By Minnesota Hockey, 10/15/13, 10:15AM CDT


There are some hockey players and families who love the game so much they are happy to spend six to seven days a week at the rink for five or more months a year. While that passion is certainly one of the best parts of the sport, that type of commitment isn’t necessarily right for everyone.

The Minnesota Hockey Recreation League (“Rec League”) recognizes that and provides an alternative way for kids to continue playing hockey. The Rec League held its inaugural season in 2009-2010.  There were 78 players that first year.  Four years later, the Rec League has grown to over 260 participants and three age levels.

 “We are heading into our fifth year as a league and while we don’t necessarily have an official charter, everyone involved is committed to the same guiding principles: fun, low cost, low commitment, low travel and equal teams,” said Jim Aiken, who has been volunteering as a coach since the league started.

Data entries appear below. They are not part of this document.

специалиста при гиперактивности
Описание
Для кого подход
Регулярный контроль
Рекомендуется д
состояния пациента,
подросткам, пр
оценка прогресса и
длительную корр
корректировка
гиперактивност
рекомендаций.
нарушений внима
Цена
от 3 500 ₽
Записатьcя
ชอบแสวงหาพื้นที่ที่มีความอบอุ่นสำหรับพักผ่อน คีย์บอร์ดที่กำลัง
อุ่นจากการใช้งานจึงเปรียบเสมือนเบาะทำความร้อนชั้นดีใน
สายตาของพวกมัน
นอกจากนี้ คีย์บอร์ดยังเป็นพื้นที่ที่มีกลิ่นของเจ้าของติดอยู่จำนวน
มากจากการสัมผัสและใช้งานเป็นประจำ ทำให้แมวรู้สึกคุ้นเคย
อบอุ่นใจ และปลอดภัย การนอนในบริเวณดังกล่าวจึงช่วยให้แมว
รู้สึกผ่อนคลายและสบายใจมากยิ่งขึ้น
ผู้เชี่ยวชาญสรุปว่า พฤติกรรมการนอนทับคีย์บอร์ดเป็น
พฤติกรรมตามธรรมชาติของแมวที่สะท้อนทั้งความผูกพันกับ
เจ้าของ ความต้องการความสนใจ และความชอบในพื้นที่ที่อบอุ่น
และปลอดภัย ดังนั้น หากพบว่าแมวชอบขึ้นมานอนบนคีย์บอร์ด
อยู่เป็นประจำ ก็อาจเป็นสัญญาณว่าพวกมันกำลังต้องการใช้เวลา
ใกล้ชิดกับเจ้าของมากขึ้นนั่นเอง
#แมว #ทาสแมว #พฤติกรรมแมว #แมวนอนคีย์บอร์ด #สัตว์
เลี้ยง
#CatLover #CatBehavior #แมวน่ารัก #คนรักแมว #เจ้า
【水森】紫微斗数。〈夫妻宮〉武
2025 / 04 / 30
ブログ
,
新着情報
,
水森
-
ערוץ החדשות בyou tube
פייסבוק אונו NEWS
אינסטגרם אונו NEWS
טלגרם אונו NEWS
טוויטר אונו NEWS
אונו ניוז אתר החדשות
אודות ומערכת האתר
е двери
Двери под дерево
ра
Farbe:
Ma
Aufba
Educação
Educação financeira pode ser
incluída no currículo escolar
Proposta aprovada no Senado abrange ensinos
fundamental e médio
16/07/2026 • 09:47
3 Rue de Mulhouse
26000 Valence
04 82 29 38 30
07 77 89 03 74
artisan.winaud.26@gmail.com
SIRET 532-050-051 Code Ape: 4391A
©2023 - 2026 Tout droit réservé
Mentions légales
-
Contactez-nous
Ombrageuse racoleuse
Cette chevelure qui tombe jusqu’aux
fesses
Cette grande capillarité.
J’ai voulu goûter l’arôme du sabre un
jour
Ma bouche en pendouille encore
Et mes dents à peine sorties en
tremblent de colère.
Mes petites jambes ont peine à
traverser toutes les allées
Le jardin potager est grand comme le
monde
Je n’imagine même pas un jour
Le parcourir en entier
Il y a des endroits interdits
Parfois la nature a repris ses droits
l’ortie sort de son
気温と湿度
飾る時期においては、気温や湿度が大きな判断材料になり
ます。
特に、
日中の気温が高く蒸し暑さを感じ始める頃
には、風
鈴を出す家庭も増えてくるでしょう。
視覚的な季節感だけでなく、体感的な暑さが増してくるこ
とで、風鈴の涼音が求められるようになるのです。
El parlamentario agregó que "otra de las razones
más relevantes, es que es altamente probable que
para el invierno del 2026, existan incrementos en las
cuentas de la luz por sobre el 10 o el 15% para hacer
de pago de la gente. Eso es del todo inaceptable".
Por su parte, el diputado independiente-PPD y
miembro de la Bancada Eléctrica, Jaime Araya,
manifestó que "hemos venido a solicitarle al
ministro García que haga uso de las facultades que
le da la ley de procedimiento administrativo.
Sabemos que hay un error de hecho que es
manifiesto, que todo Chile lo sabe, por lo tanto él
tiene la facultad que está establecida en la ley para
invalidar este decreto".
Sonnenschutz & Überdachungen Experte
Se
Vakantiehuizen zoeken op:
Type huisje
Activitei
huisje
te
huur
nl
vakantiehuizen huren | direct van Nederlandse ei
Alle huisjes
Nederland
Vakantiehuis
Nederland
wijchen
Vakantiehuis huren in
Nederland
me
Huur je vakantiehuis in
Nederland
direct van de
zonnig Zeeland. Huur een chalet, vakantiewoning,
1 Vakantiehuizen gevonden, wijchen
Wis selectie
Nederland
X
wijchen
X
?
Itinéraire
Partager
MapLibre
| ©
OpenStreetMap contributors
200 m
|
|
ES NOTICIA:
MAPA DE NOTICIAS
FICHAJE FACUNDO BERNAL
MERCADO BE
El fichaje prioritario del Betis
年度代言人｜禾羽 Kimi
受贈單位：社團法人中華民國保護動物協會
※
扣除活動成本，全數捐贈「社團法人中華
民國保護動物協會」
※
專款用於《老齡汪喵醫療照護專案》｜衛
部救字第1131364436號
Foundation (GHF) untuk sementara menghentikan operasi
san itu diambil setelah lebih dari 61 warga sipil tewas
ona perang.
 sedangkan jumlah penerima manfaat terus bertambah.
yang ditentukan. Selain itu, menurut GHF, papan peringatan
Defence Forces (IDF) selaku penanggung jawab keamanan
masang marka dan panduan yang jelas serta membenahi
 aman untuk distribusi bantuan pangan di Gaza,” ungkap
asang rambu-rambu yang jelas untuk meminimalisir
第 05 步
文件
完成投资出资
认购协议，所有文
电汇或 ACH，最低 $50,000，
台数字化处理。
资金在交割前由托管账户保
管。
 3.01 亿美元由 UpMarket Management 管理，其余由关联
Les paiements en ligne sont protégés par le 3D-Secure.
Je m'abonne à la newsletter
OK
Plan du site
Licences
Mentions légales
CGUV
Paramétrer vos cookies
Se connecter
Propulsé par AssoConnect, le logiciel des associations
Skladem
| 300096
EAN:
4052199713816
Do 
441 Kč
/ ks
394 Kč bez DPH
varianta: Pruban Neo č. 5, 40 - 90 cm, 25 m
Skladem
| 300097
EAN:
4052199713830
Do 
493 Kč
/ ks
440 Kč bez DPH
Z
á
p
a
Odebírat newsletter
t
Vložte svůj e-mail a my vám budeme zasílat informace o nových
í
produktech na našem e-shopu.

This year the Rec League will provide boys and girls at the 12U, 14U and 17U levels the opportunity to participate in one practice and one game per week beginning in December and finishing in March with an end-of-the-year festival. Kids will be placed on teams according to skill level and their geographic area. However, they can also request to play with their friends.

“I love the extended relationships we’ve built with other hockey families that live around the metro who we also see in our other sports,” said Aiken, whose family is heavily involved in lacrosse. “My boys are two and a half years apart in age and have friends that go to a dozen different schools.  This league allows them all to play together.”

While the Rec League provides kids the opportunity to play with their friends from different areas, most of the teams are made up of local rink rats getting together for a more organized form of hockey.

“My son played in an association as a Mite,” said Aiken. “He loved playing in games but didn’t enjoy practices. He was fine quitting organized hockey and just playing on nearby outdoor rinks. When a neighbor told us about the Rec League, he jumped at the opportunity and even got his older brother to join.”

That is what the Rec League is all about. It gives kids an opportunity to continue playing hockey, when they otherwise would have quit.

In fact, Aiken believes that the Rec League is in a way a feeder program for youth hockey associations. During his first four years, he has seen only two kids come directly to the Rec League from an association and seven or eight players of his players have gone on to play Peewees or Bantams for an association after finding a renewed passion for the game.

Most of the players in the Rec League are simply a different brand of hockey player. Some are brand new to the game.  Others, like Ed Litman’s son, are involved in other activities that leave only a limited amount of time and money to participate in a winter sport. 

“We were never going to sign up for association hockey,” said Litman, another volunteer coach.  “With two other kids, we couldn’t make that kind of commitment as a family. Without this league, my son wouldn’t be playing organized hockey.”

They aren’t the only ones either. One family from Burnsville has three kids participating in the Rec. League.  Two of them used to play traveling hockey for an association. Their main passion is for soccer though, and as they grew older, they started playing more and more indoor soccer during the winter months. Rather than completely giving the sport up like they would have been forced to do in the past, the Rec League gave them the ability to stay on the ice.

“There are other places where kids can be champions,” said Litman.  “This league allows them to do that. For these kids, hockey is about having a good time.”